Former Miami Dolphins head trainer Kevin O’Neill must let an arbitrator, not a court, decide whether the team defamed him and used him was a scapegoat when it fired him in the wake of its 2013 bullying scandal, a Palm Beach County Circuit Court judge has ruled.

Rejecting claims that an NFL-controlled deck will be stacked against the team’s longtime trainer, Circuit Judge Donald Hafele ruled that O’Neill’s contract plainly said that any disputes would be decided by arbitration. If O’Neill didn’t like the contract provision, he should have challenged it, Hafele said in the 15-page ruling released late Friday. Instead, O’Neill signed 10 contracts that mandated arbitration.

Judge: Arbitration for former Dolphins trainer in defamation case photo

“Mr. O’Neill’s repeated execution of 10 separate employment agreements containing the arbitration provision … undermines his assertion that he was not afforded an opportunity to understand what he was signing,” Hafele wrote.
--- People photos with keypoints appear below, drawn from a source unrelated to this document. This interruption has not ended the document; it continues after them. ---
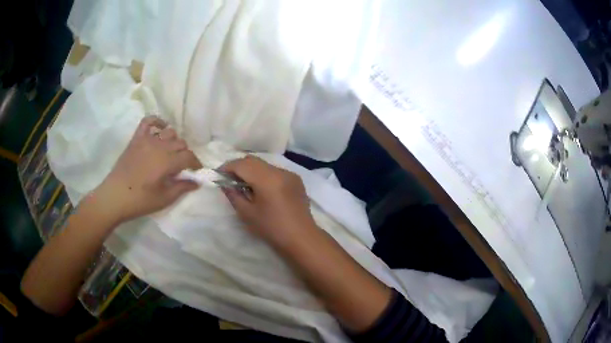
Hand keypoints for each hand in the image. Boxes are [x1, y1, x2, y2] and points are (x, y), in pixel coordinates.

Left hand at [91, 116, 201, 223]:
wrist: (115, 196)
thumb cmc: (139, 201)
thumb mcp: (164, 199)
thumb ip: (181, 188)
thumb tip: (197, 182)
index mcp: (167, 162)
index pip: (189, 156)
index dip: (195, 163)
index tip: (196, 170)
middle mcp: (159, 146)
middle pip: (181, 143)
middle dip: (185, 154)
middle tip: (181, 166)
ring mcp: (147, 140)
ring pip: (169, 132)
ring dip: (174, 141)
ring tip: (171, 152)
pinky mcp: (137, 139)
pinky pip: (148, 121)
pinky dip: (157, 121)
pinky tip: (160, 128)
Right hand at [220, 156, 316, 245]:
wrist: (301, 238)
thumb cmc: (272, 229)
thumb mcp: (247, 213)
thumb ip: (233, 195)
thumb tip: (224, 183)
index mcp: (267, 179)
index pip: (242, 164)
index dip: (228, 167)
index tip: (218, 174)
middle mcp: (279, 171)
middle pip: (253, 160)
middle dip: (239, 166)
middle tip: (229, 179)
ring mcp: (290, 174)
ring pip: (264, 164)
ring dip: (252, 170)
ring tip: (244, 184)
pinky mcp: (296, 180)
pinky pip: (275, 171)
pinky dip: (264, 175)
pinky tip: (261, 189)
The judge also rejected O’Neill’s claims that arbitration is tantamount to a “kangaroo court” because it will be controlled by NFL Commissioner Roger Goodell, who is paid by league owners. Hafele pointed out that Goodell has designated Jay Moyer to serve in his stead.

O’Neill’s attorney Jack Scarola unsuccessfully argued that Moyer, a former NFL general counsel and executive vice president, will simply do Goodell’s bidding. Scarola, Hafele ruled, presented no evidence to back up those claims.

The trainer and former offensive line coach Jim Turner were fired in the wake of allegations by lineman Jonathan Martin that unrelenting racially charged verbal attacks by fellow lineman Richie Incognito prompted him to leave the Dolphins. In the wake of the scandal that rocked the team and rippled through the league, the team released Incognito.

With pressure about locker room bullying mounting, Goodell ordered an investigation into Martin’s allegations that his complaints were ignored. Attorney Ted Wells, who authored the 144-page report, was particularly critical of O’Neill for not cooperating with the investigation. Scarola claimed O’Neill was bound by patient privacy. But, instead of talking to O’Neill, the Dolphins simply fired him, Scarola said.

Fired weeks after being named the league trainer of the year, O’Neill has been unable to find work even as a high school athletic trainer, Scarola has said. He is seeking an unspecified amount in damages.